**To do:** Copy the material from its first line through the line that contains "v(-5.07, 18.63) *", keeping both ends. Leave the picture out of your copy.

**Supplied data:**
+-------+

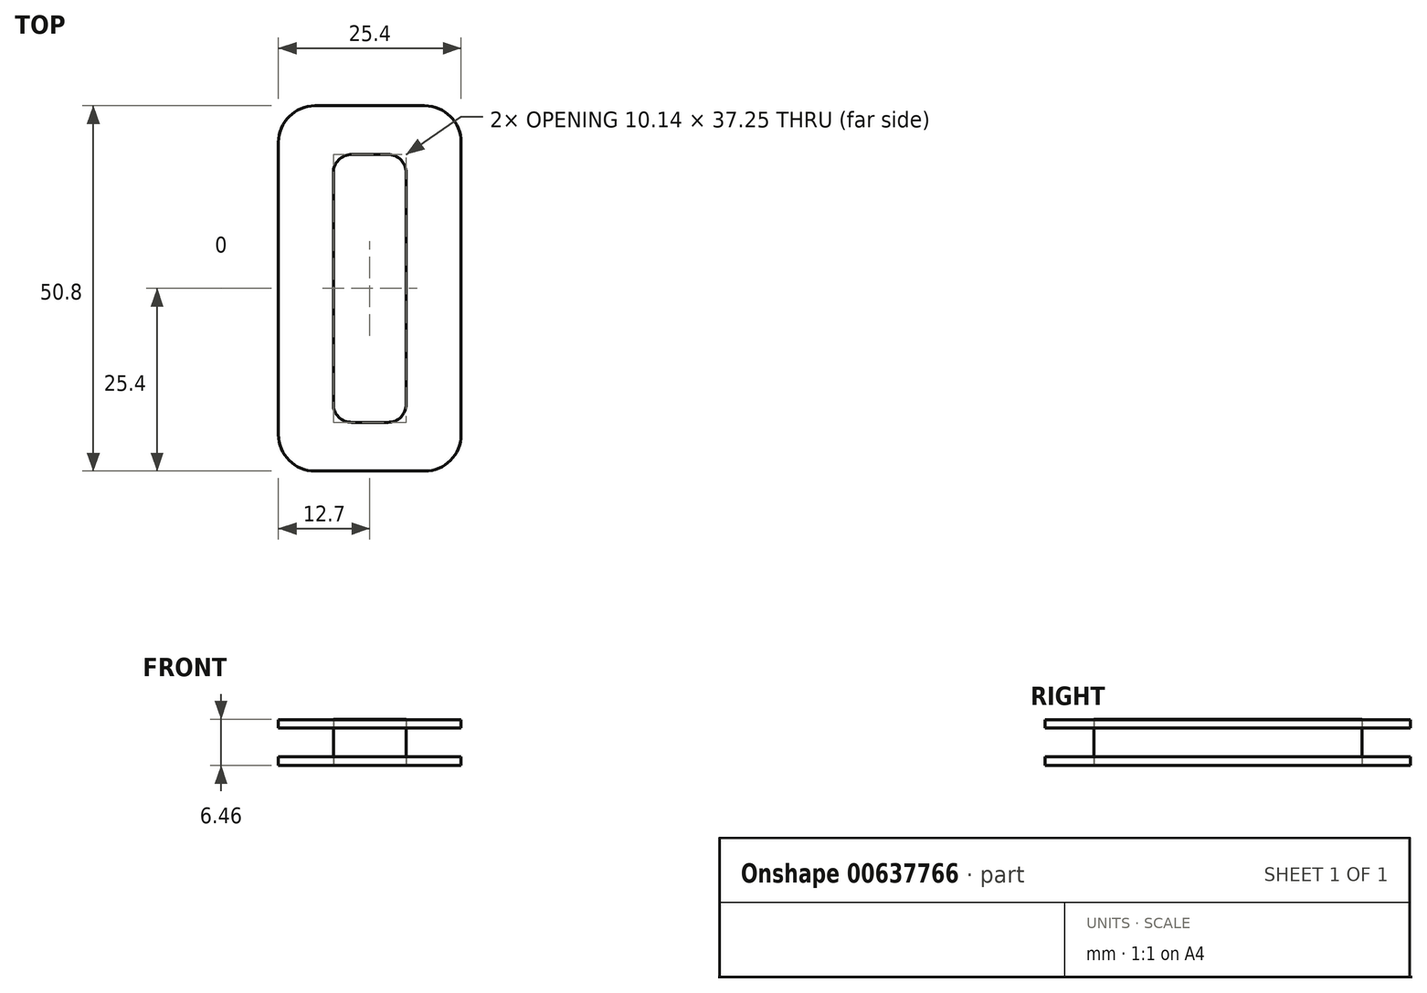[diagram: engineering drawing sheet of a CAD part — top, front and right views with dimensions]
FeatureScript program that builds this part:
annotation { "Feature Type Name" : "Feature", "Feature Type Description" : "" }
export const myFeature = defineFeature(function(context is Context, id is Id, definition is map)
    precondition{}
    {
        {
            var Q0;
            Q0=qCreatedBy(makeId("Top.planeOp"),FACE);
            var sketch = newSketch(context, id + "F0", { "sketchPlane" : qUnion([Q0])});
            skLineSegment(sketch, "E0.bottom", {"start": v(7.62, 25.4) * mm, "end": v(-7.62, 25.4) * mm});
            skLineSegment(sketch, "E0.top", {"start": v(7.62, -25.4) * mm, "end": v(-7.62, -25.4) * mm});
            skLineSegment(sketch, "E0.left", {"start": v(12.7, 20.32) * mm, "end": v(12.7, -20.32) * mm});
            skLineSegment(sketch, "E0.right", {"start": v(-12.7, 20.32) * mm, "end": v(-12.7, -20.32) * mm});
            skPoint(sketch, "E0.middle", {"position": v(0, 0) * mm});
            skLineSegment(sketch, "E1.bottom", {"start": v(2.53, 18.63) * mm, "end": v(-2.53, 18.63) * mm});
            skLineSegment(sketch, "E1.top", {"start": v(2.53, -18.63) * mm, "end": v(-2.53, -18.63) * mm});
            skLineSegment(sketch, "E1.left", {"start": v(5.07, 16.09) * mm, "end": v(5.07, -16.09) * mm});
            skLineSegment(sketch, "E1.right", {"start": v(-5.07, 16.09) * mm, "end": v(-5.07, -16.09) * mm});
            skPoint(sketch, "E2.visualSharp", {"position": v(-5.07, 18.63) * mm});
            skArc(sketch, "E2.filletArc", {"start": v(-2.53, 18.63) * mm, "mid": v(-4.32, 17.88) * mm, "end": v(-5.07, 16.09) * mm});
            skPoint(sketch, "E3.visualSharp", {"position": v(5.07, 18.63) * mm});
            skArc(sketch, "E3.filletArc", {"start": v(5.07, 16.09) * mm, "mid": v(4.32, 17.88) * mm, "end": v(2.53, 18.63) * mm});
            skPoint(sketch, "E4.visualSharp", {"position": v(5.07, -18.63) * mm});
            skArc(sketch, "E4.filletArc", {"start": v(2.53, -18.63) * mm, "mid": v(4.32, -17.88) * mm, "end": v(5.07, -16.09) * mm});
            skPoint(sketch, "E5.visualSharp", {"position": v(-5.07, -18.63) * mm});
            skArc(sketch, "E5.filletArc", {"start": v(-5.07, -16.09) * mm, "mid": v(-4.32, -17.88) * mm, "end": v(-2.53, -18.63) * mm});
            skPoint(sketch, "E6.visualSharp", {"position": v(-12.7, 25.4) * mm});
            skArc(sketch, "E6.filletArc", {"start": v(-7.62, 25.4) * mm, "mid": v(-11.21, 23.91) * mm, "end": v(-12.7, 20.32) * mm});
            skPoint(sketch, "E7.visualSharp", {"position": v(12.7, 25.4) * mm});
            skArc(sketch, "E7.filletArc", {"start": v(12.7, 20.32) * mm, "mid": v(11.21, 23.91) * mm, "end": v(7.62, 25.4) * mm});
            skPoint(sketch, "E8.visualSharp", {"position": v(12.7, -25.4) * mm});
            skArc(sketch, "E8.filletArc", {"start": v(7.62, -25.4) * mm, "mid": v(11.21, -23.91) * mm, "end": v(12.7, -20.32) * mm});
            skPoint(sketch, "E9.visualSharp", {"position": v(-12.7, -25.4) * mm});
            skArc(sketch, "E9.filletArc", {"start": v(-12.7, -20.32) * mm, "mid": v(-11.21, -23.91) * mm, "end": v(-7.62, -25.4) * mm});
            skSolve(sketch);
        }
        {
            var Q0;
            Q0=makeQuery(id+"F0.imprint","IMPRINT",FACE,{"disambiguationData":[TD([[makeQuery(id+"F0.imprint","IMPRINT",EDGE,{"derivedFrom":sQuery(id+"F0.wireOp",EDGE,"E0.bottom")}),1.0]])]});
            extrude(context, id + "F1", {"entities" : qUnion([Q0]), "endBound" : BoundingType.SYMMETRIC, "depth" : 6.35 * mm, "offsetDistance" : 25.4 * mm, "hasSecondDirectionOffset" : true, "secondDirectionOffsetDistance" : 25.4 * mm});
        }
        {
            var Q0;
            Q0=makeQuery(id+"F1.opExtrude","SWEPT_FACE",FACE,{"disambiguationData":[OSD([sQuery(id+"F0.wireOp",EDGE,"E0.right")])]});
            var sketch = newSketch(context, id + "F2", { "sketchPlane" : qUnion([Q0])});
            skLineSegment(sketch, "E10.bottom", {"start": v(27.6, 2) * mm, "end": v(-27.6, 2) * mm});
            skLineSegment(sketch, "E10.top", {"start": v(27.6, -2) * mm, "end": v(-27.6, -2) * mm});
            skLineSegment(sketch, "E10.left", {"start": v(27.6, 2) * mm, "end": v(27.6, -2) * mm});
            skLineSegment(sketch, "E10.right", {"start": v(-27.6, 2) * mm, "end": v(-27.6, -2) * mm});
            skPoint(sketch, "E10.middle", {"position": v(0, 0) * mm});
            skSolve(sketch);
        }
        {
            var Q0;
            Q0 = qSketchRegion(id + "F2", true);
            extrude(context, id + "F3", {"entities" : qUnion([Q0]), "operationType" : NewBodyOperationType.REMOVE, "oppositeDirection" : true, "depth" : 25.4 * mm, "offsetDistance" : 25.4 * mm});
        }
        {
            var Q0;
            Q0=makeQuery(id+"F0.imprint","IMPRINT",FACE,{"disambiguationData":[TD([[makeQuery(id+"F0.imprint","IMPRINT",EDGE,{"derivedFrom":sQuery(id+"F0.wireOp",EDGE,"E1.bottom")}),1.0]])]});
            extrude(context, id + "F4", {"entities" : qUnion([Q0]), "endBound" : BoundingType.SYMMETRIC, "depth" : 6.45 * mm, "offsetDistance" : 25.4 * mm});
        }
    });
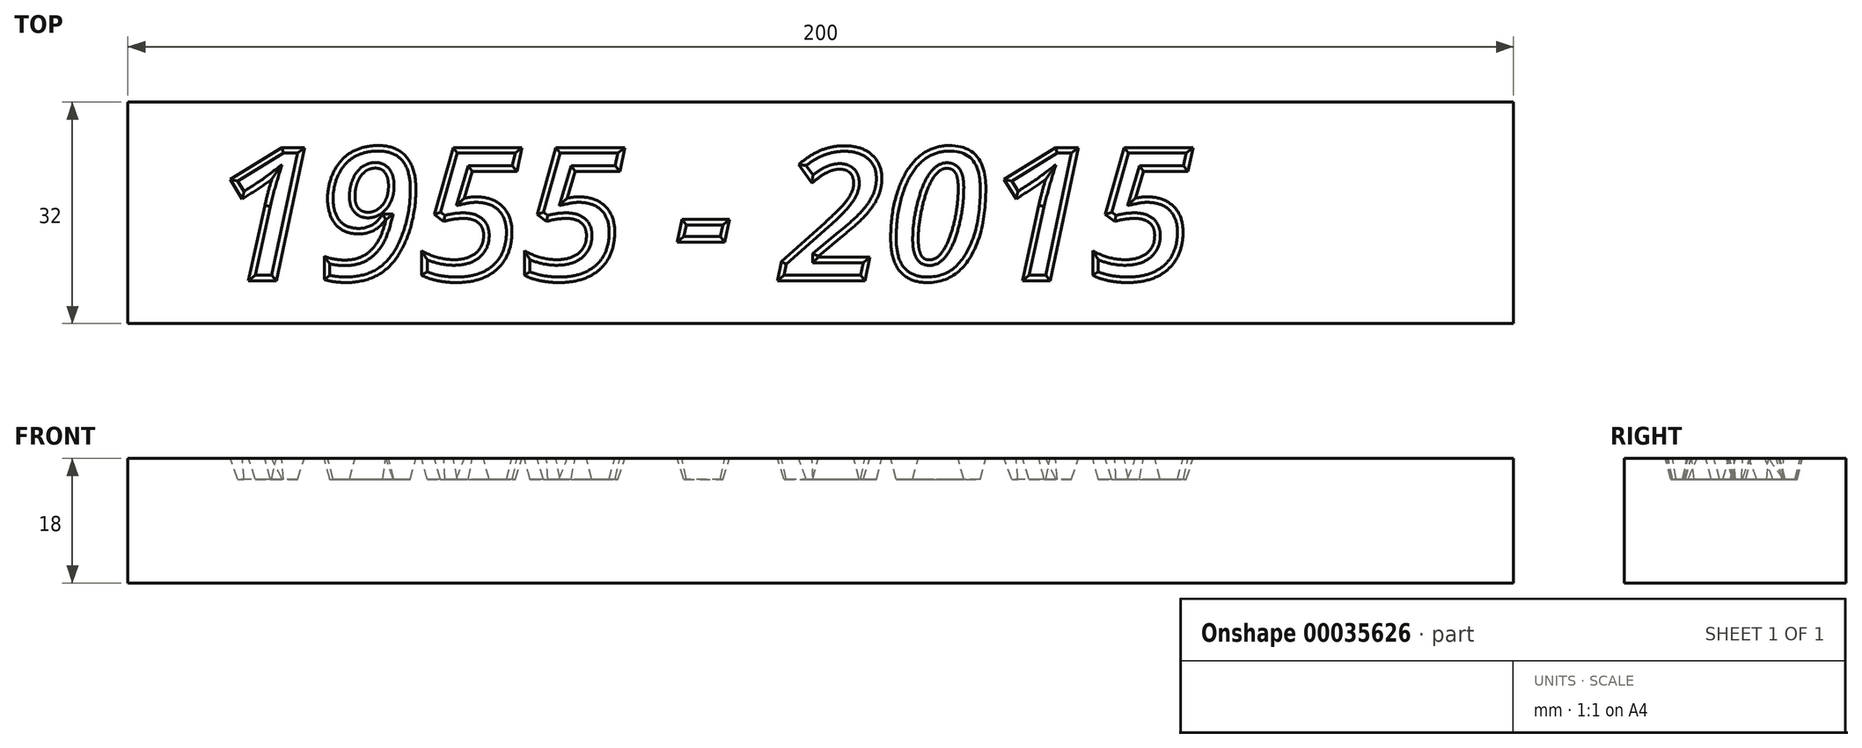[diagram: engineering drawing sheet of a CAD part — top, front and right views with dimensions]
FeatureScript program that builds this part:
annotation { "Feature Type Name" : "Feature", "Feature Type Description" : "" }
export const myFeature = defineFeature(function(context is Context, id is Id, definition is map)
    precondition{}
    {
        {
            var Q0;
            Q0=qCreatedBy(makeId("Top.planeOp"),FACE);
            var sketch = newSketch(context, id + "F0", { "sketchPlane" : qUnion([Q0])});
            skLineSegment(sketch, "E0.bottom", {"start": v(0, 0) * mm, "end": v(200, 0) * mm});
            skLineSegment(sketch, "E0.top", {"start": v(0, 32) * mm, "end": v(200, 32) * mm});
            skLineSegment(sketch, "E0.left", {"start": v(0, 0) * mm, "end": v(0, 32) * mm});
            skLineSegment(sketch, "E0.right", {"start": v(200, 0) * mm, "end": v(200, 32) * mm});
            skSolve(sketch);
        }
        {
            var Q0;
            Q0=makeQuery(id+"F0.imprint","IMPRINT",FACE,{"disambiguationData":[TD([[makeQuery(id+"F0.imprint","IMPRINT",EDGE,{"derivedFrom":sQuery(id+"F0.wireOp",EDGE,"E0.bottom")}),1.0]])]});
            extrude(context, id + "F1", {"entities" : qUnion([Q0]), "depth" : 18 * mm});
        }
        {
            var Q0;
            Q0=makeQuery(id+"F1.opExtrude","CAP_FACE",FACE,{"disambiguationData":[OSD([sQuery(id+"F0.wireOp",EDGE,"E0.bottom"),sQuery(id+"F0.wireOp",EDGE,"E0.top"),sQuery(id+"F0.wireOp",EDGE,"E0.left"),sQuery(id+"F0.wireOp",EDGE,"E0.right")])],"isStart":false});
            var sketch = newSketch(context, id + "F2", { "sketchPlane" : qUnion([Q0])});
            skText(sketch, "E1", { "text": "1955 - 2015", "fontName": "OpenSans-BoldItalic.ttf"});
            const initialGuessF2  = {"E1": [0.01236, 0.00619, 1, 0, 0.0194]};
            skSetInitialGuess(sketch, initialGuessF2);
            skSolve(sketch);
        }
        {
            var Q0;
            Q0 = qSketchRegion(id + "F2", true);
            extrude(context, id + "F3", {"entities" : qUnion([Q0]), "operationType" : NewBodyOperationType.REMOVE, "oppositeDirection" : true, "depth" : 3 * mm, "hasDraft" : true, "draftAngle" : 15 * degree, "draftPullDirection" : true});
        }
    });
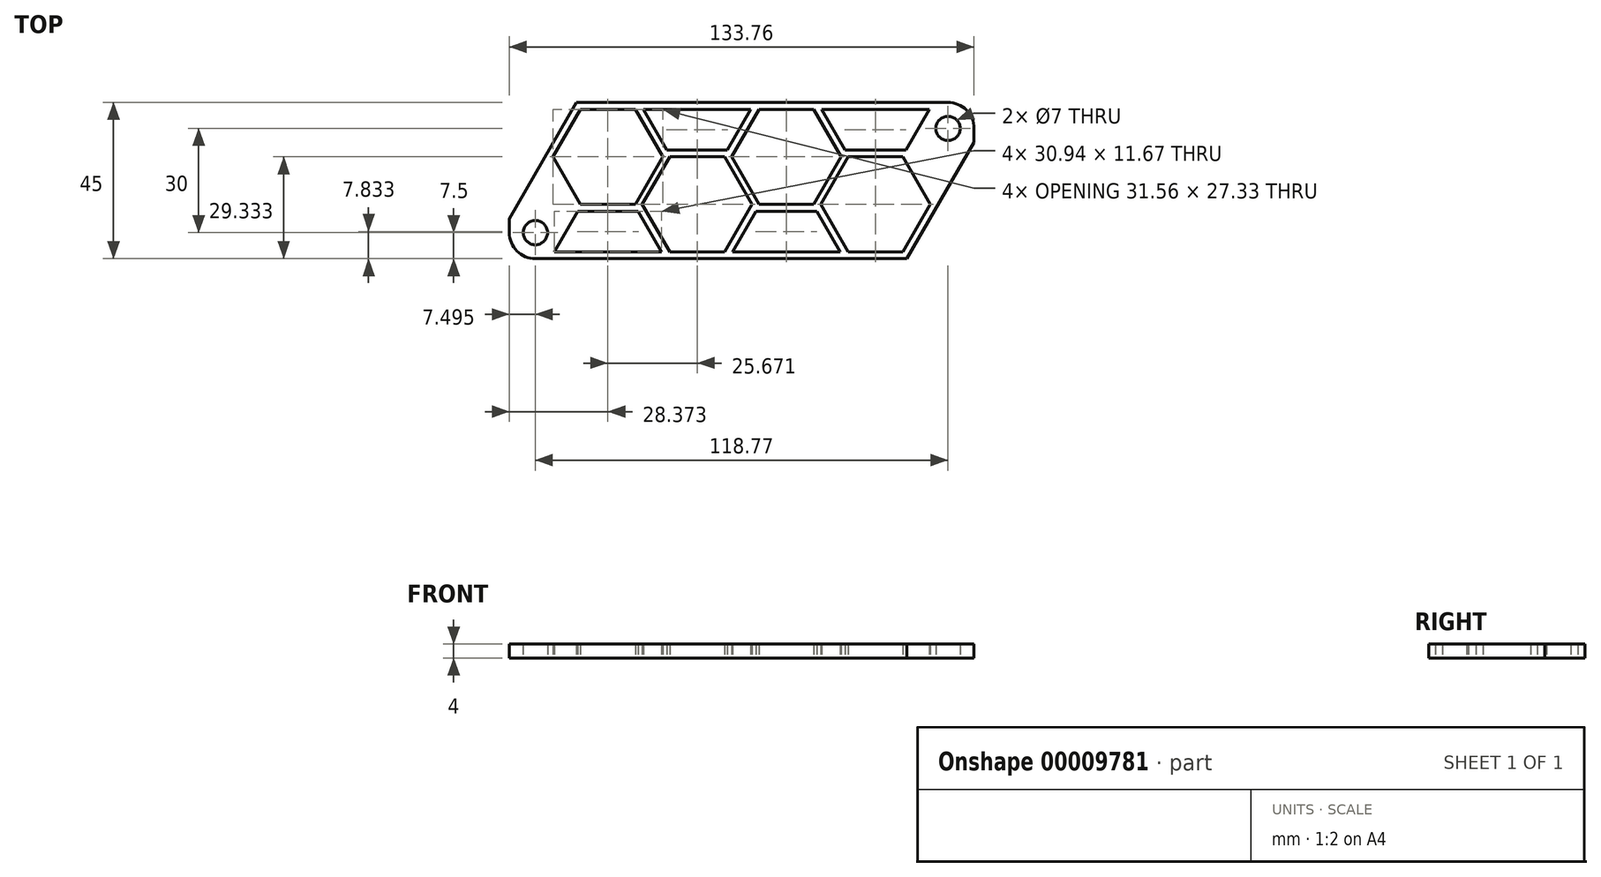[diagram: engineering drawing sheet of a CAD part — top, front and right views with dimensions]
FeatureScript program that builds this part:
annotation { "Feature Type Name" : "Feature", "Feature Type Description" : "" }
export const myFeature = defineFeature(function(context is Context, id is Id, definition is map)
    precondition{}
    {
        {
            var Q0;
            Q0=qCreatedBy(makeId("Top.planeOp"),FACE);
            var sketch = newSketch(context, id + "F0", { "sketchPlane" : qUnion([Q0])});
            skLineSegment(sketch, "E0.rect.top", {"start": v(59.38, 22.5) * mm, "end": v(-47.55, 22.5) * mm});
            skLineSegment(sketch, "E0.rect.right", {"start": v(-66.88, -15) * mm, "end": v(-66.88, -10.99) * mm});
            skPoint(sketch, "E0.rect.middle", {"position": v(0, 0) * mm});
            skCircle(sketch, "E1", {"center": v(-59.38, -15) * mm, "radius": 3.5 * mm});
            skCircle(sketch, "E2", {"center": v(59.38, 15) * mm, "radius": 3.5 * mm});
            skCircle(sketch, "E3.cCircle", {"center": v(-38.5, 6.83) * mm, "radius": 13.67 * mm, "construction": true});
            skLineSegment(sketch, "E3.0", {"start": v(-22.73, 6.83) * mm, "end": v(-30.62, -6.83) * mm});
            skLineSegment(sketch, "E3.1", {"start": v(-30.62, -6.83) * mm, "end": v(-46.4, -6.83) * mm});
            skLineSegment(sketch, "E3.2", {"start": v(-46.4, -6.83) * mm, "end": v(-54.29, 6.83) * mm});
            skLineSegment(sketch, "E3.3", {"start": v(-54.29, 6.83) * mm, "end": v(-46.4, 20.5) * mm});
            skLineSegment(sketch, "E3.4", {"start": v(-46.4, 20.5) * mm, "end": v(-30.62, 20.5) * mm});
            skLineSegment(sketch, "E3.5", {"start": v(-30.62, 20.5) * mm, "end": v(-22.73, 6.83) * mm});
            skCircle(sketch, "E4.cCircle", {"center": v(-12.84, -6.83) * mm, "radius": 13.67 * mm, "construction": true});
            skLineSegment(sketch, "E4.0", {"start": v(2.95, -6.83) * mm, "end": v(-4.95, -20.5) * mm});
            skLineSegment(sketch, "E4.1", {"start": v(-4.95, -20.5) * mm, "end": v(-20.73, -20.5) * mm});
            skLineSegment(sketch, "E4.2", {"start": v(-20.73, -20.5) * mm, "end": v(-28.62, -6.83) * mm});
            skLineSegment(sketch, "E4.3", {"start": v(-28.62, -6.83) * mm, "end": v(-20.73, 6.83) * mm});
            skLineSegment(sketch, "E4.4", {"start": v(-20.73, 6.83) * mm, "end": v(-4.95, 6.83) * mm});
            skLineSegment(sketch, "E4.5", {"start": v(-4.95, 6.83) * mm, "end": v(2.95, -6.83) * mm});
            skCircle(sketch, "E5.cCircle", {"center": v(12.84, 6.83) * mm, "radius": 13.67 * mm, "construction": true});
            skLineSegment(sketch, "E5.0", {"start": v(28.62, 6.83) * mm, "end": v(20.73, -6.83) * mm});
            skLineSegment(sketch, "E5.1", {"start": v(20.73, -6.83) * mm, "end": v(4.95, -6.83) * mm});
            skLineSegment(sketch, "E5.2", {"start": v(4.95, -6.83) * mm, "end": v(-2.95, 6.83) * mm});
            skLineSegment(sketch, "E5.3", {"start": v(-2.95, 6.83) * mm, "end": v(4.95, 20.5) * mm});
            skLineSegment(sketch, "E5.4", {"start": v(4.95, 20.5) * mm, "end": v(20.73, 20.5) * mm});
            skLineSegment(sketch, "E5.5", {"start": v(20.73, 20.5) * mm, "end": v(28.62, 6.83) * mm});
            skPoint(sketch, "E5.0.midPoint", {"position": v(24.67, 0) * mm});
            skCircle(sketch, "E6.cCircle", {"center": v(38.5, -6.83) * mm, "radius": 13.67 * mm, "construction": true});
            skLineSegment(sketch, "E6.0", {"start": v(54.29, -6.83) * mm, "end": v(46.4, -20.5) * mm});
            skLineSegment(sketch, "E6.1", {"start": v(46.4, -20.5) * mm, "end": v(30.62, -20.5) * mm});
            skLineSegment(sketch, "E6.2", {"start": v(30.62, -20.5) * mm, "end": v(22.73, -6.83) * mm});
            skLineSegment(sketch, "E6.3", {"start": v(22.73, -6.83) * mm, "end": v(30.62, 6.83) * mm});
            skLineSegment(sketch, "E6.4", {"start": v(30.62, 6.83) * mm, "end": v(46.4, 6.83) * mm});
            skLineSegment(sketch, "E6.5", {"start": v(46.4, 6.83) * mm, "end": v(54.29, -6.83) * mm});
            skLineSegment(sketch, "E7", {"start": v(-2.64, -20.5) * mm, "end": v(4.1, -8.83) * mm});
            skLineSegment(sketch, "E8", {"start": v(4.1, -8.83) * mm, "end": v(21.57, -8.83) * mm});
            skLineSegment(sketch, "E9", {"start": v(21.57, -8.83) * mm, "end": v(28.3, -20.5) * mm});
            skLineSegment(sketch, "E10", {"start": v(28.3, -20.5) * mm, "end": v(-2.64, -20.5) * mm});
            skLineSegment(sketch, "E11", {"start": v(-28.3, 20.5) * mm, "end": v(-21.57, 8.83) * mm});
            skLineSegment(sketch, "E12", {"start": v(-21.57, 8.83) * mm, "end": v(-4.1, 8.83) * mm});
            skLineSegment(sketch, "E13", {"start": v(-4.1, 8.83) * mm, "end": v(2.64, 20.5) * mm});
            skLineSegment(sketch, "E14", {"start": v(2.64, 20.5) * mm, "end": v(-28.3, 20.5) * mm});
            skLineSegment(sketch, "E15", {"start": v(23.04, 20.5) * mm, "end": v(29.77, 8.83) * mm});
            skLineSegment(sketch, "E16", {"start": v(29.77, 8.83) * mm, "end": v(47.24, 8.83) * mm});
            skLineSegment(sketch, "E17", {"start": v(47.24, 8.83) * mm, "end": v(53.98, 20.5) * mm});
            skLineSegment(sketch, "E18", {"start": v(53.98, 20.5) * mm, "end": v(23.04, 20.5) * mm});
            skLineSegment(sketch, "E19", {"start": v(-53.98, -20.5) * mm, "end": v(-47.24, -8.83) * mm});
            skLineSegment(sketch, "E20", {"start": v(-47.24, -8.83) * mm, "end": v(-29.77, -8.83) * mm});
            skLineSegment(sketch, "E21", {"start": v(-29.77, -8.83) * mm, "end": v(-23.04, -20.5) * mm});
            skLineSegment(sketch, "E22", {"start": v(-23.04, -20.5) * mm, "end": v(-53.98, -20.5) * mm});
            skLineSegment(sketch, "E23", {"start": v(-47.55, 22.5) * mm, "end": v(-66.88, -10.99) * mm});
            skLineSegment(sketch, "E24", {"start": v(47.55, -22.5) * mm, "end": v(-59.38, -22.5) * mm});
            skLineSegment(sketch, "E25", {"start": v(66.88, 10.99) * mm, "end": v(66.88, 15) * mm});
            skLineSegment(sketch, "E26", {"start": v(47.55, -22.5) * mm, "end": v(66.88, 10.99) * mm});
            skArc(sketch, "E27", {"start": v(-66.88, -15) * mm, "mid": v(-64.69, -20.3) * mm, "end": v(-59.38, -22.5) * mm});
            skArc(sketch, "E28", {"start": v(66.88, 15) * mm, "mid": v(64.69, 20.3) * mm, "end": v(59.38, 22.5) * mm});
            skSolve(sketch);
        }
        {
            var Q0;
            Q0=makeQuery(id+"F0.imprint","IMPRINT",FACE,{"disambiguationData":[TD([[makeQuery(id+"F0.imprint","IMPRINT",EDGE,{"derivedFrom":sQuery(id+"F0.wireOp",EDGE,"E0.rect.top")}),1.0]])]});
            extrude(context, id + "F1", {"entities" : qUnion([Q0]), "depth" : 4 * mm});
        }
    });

+-------+

**Reply to the task:**
[diagram: engineering drawing sheet of a CAD part — top, front and right views with dimensions]
FeatureScript program that builds this part:
annotation { "Feature Type Name" : "Feature", "Feature Type Description" : "" }
export const myFeature = defineFeature(function(context is Context, id is Id, definition is map)
    precondition{}
    {
        {
            var Q0;
            Q0=qCreatedBy(makeId("Top.planeOp"),FACE);
            var sketch = newSketch(context, id + "F0", { "sketchPlane" : qUnion([Q0])});
            skLineSegment(sketch, "E0.bottom", {"start": v(7.62, 25.4) * mm, "end": v(-7.62, 25.4) * mm});
            skLineSegment(sketch, "E0.top", {"start": v(7.62, -25.4) * mm, "end": v(-7.62, -25.4) * mm});
            skLineSegment(sketch, "E0.left", {"start": v(12.7, 20.32) * mm, "end": v(12.7, -20.32) * mm});
            skLineSegment(sketch, "E0.right", {"start": v(-12.7, 20.32) * mm, "end": v(-12.7, -20.32) * mm});
            skPoint(sketch, "E0.middle", {"position": v(0, 0) * mm});
            skLineSegment(sketch, "E1.bottom", {"start": v(2.53, 18.63) * mm, "end": v(-2.53, 18.63) * mm});
            skLineSegment(sketch, "E1.top", {"start": v(2.53, -18.63) * mm, "end": v(-2.53, -18.63) * mm});
            skLineSegment(sketch, "E1.left", {"start": v(5.07, 16.09) * mm, "end": v(5.07, -16.09) * mm});
            skLineSegment(sketch, "E1.right", {"start": v(-5.07, 16.09) * mm, "end": v(-5.07, -16.09) * mm});
            skPoint(sketch, "E2.visualSharp", {"position": v(-5.07, 18.63) * mm});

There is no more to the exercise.